Dear Shareholders:

In April, 1999, The Fairchild Corporation acquired Kaynar Technologies, and in a single stroke became the dominant player in the aerospace fastener industry. With what we internally estimate to be in excess of 40% world market share.

The Kaynar Technologies acquisition required us to stretch financially. We spent the last quarter of fiscal 1999, and all of fiscal 2000, digesting, rationalizing and integrating the businesses of Kaynar. We have melded into one the best of both businesses.

We have done this amidst a market where worldwide sales have declined and when all of our competition was striving to gain or at least not lose market share.

Our synergistic cost savings in this fiscal year alone were in excess of $20 million. Many more opportunities for cost savings exist and we will certainly avail ourselves of these opportunities.

We had been preparing ourselves for some time, by divesting non-core assets and increasingly narrowing the focus of our business. Dispositions such as that of Nacanco for over $48.2 million could not happen overnight.
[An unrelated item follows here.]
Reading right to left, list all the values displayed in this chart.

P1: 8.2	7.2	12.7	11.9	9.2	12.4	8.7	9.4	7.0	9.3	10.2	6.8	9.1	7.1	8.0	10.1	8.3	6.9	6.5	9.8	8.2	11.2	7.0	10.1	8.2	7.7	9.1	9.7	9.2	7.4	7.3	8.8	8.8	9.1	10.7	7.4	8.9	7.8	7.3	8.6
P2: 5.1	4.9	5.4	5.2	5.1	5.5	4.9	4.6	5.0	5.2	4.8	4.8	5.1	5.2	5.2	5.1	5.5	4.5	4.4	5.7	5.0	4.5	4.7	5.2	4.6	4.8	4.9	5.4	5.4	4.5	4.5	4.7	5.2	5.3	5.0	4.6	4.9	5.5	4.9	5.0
We recognized a $25.7 million pre-tax gain from the disposition of Nacanco. Our disposition of the Dallas Aerospace engine business for $57 million too had long been planned, but could not have been better timed. With these transactions, we were able to reduce and provide the financial flexibility to concentrate on our Fairchild Fasteners business.
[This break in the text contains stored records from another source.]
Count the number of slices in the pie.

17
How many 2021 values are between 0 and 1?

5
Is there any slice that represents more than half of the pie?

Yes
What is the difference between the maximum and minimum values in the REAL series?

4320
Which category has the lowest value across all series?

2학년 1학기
We also disposed of FA Technologies Division. One of these dispositions provided a special dividend. The spin-off and sale of Fairchild Technologies' optical disc equipment business provided our shareholders an opportunity to participate in the growth of Global Sources, a dynamic and profitable business-to-business, on-line marketplace services provider. Analyst reports by Bear Stearns and Merrill Lynch, and an industry report by the Aberdeen Group, may provide you with interesting information on Global Sources and its business.

As the aerospace markets begin their upturn, we can see the tangible results of our efforts. In fiscal 2000, revenues in our aerospace fasteners segment totaled $534 million, an increase of 21% over last year, while our consolidated operating profit improved by $69.2 million. Our net earnings improved 42 cents per share. After adjusting for one-time events, EBITDA from Fairchild Fasteners would have been approximately $87 million. We believe that the bulk of one-time charges are behind us, and that we can look forward to solid performance from our core business.
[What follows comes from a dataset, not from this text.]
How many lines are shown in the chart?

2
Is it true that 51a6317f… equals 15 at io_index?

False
Our consolidated sales for the year improved by 2.9% to $635.4 million, primarily from the 21% increase in fastener sales, offset by the partial year impact of the disposition of Dallas Aerospace and the impact on revenues of foreign currency fluctuations of approximately $7 million. Our operating income improved by $69 million, to $23 million, in part because the prior year included one-time charges from the dispositions of Solair, Inc. and Dallas Aerospace, and costs related to the acquisition of Kaynar Technologies. Our net earnings improved to $0.39 per share from a loss of $2.59 per share a year ago.

I believe that the global economic environment is substantially better than it was when I reported to you twelve months ago, and I am certain that we are in a considerably stronger position to take advantage of it.

I am confident that the determination of our work force, the skills of our experienced management, our strategic market position, and our financial vision will provide us with performance in the years to come on which we will be able to look back with pride and satisfaction.